On August 4, 1942, the United States government signed the Mexican Farm Labor Program Agreement with Mexico. The program, which was designed to legalize and control Mexican migrant farm workers, was largely brought about by farmers and ranchers who anticipated labor shortages because of World War II—thousands of men were either enlisting into the armed forces or were drafted into service. Under this agreement, which lasted uninterrupted from 1942–1964, farm hands were taken from poor rural communities in Mexico and brought to fields in the U.S., where they picked fruit and cotton until their contracts expired and they were forced back across the border. Most of the laborers, or braceros as they were called (“bracero” is Spanish for “arm man” or “helping hand”), were concentrated in the Southwest and California.

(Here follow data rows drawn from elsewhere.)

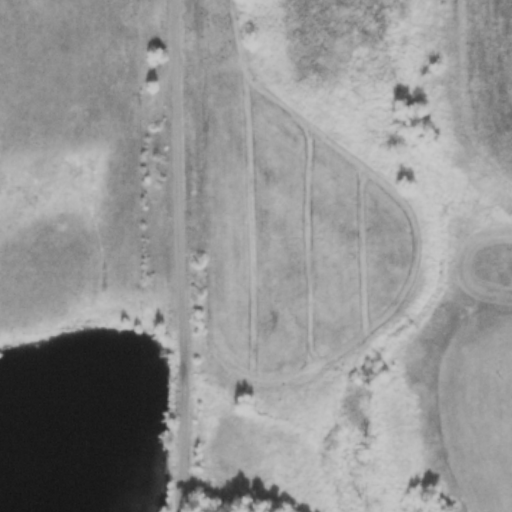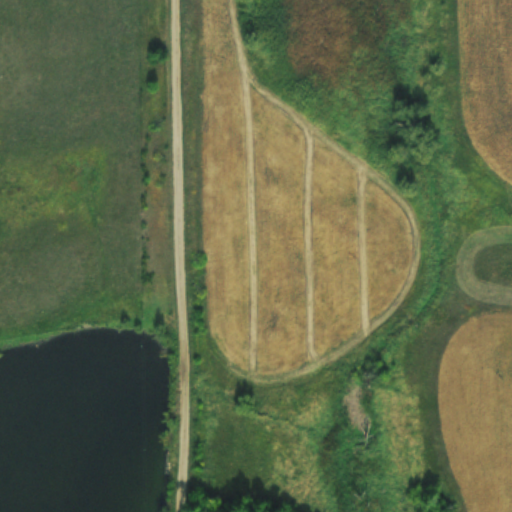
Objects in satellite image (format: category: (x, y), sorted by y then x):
road: (175, 256)
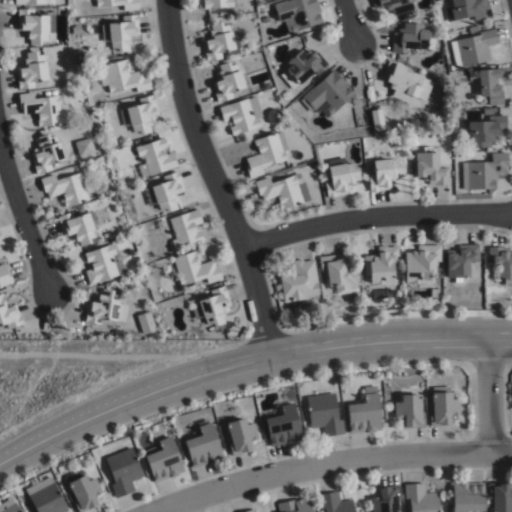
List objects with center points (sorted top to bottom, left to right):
building: (32, 2)
building: (33, 2)
building: (118, 3)
building: (217, 3)
building: (118, 4)
building: (216, 4)
building: (393, 6)
building: (388, 7)
building: (463, 9)
building: (467, 10)
building: (297, 13)
building: (297, 15)
road: (349, 22)
building: (35, 25)
building: (34, 26)
building: (120, 32)
building: (120, 33)
building: (404, 38)
building: (411, 39)
building: (218, 40)
building: (220, 42)
building: (470, 47)
building: (475, 48)
building: (303, 67)
building: (301, 68)
building: (33, 69)
building: (31, 72)
building: (122, 76)
building: (123, 77)
building: (227, 80)
building: (406, 82)
building: (226, 83)
building: (405, 84)
building: (484, 86)
building: (490, 87)
building: (328, 93)
building: (326, 95)
building: (44, 108)
building: (44, 110)
building: (139, 114)
building: (241, 115)
building: (140, 116)
building: (238, 118)
building: (376, 119)
building: (376, 121)
building: (483, 127)
building: (486, 132)
building: (83, 146)
building: (47, 153)
building: (264, 154)
building: (46, 155)
building: (265, 155)
building: (156, 156)
building: (154, 159)
building: (430, 168)
building: (430, 169)
building: (483, 171)
building: (483, 173)
building: (384, 174)
building: (383, 175)
building: (340, 178)
road: (214, 179)
building: (339, 180)
building: (65, 188)
building: (65, 189)
building: (283, 190)
building: (167, 192)
building: (283, 192)
building: (165, 194)
road: (375, 217)
road: (24, 219)
building: (78, 227)
building: (78, 228)
building: (185, 228)
building: (185, 230)
building: (122, 254)
building: (461, 260)
building: (501, 260)
building: (461, 261)
building: (104, 263)
building: (421, 264)
building: (501, 264)
building: (101, 266)
building: (379, 266)
building: (382, 266)
building: (421, 266)
building: (194, 268)
building: (194, 270)
building: (339, 272)
building: (338, 273)
building: (4, 274)
building: (4, 277)
building: (299, 281)
building: (298, 282)
building: (433, 294)
building: (384, 295)
building: (106, 307)
building: (211, 307)
building: (210, 308)
building: (107, 312)
building: (9, 314)
building: (9, 318)
road: (246, 364)
building: (349, 377)
road: (487, 394)
building: (441, 406)
building: (409, 408)
building: (442, 408)
building: (410, 410)
building: (363, 411)
building: (323, 412)
building: (324, 414)
building: (365, 414)
building: (282, 424)
building: (284, 425)
building: (238, 434)
building: (240, 436)
building: (201, 444)
building: (203, 445)
building: (164, 458)
building: (164, 459)
road: (330, 464)
building: (122, 470)
building: (122, 470)
building: (73, 475)
building: (82, 487)
building: (84, 492)
building: (467, 495)
building: (44, 496)
building: (45, 496)
building: (500, 496)
building: (420, 497)
building: (468, 497)
building: (385, 498)
building: (420, 498)
building: (501, 498)
building: (385, 500)
building: (333, 502)
building: (335, 503)
building: (8, 505)
building: (293, 505)
building: (295, 505)
building: (9, 506)
building: (246, 510)
building: (248, 510)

At the time, the Bracero Program presented a glimmer of hope to many impoverished Mexicans, and hard-working agricultural laborers poured across the Rio Grande. Pent up for days in “processing centers,” such as Fabens, situated in El Paso’s Lower Valley, the braceros were sprayed with white powder in order to “kill the Mexican fleas.” Eventually the U.S. farmers would arrive to select their workers. Braceros would typically work the fields from six in the morning until five in the evening; on weekends, they were expected to do yard chores and housework. The Bracero contracts guaranteed a minimum of thirty cents an hour, humane treatment, and adequate food, shelter, and sanitation. The contracts also stipulated that the braceros would not suffer discrimination; however, the contracts did not define discrimination or include any security measures against it.
During the first five years, Texas farmers chose not to participate in the program. In fact, in 1943 many Texas growers lobbied to weaken the terms of the agreement. These farmers feared that the terms of the agreement would eventually apply to seasonal workers across the board. Instead of using braceros, Texas farmers hired illegal immigrants, but the teeming supply of labor ultimately enticed Texans to participate in the program. By the end of the fifties, thousands of braceros were moving north to work on ranches and pick cotton on Texas fields.

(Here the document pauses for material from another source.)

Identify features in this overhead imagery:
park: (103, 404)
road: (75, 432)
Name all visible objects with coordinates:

Despite their valuable contribution to the state economy, braceros weren’t treated with respect. They often faced discrimination and abuse. Braceros had limited access to toilets, which wrought dysentery, and they had limited access to places where they could bathe. As a result, the braceros remained in a state of squalor and were refused entrance into or service in public places such as cafes, barbershops, and theaters, many of which were marked with signs that read, “No Mexicans.” The braceros didn’t have much to live on; in fact, most of them sent their earnings back home to Mexico.
Most of the workers upheld the requirements of the contract, but many did decide to stay illegally in the United States after their allotted time was up. Those who did go back to Mexico often returned to the fields and ranches of America as illegal immigrants. The mechanical cotton harvester and the increase in illegal agricultural workers reduced the need for the Bracero Program, which eventually ended in 1964.
The U.S. government worked to round up the remaining braceros in Texas and California and ship them back to Mexico. These efforts repatriated many, but not all of the braceros. Activists still struggle today to help braceros recover promised wages and benefits. More than sixty years after the program’s conception, the term “bracero” still ignites contention when politicians discuss reintroducing a guest worker program.